Foreign applications must be filed within one year of the filing date of the provisional application in order to be entitled to the filing date of the provisional application. 

If provisional applications are used, it is recommended that they be drafted as if they were a full regular patent application to make sure that they comply with the best mode and enablement requirements. 


For example, if an applicant in a provisional application says "the switch is a MOSFET"  where no specific type is essential, and then a patent attorney preparing a regular patent application corrects this by saying "there is a switch, it can be any type but in some embodiments it is a MOSFET",  be prepared for an argument during litigation that unless a competitor uses a MOSFET, there is no infringement regardless of what is recited in the claims because the inventor clearly only contemplated use of a MOSFET.

If there is no budget for a full application and a provisional application is filed, a full application drafted by a patent attorney should be filed as soon as possible after the provisional application is filed.  Thus, in the event that the provisional application does not comply with the provisions of 35 U.S.C. ' 112, first paragraph, it may be possible to prepare the regular application before any important deadlines are missed.  

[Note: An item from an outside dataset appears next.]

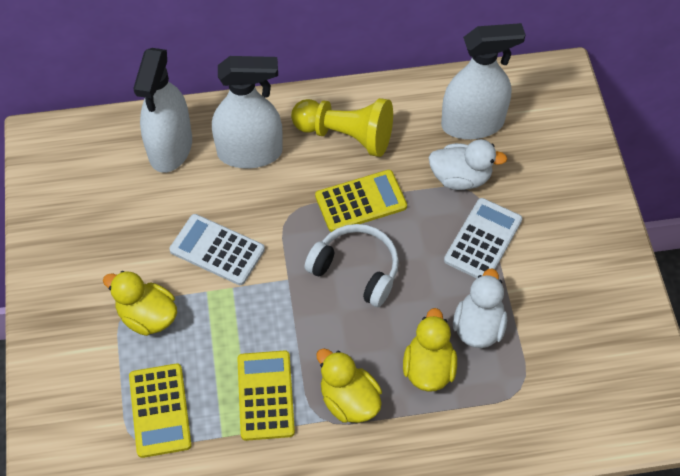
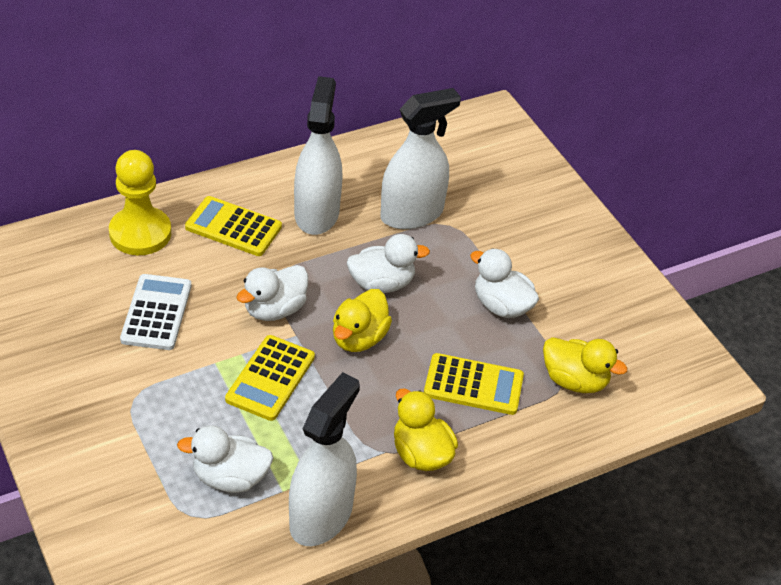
white calculator: [169,214,265,285] [444,198,522,278] = 2 -> [120,274,191,350] = 1
white duck: [429,139,507,190] [453,268,507,348] = 2 -> [177,425,273,493] [236,265,308,321] [347,234,430,293] [470,248,539,318] = 4
white headphones: [304,224,399,307] = 1 -> none = 0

With these risks in mind, provisional patent applications that are not drafted as full regular patent applications can still be useful for obtaining "patent pending" status if there is simply no budget for a full patent application.


A poorly written provisional patent application may be fatal to getting a patent for your invention.
If a provisional application is poorly written and leaves out sufficient written description of the invention, particularly on how to make and use the invention, the early priority date may not be relied upon.
Its always best to consult with an experienced patent agent and have a complete provisional patent application filed to avoid these types of issues.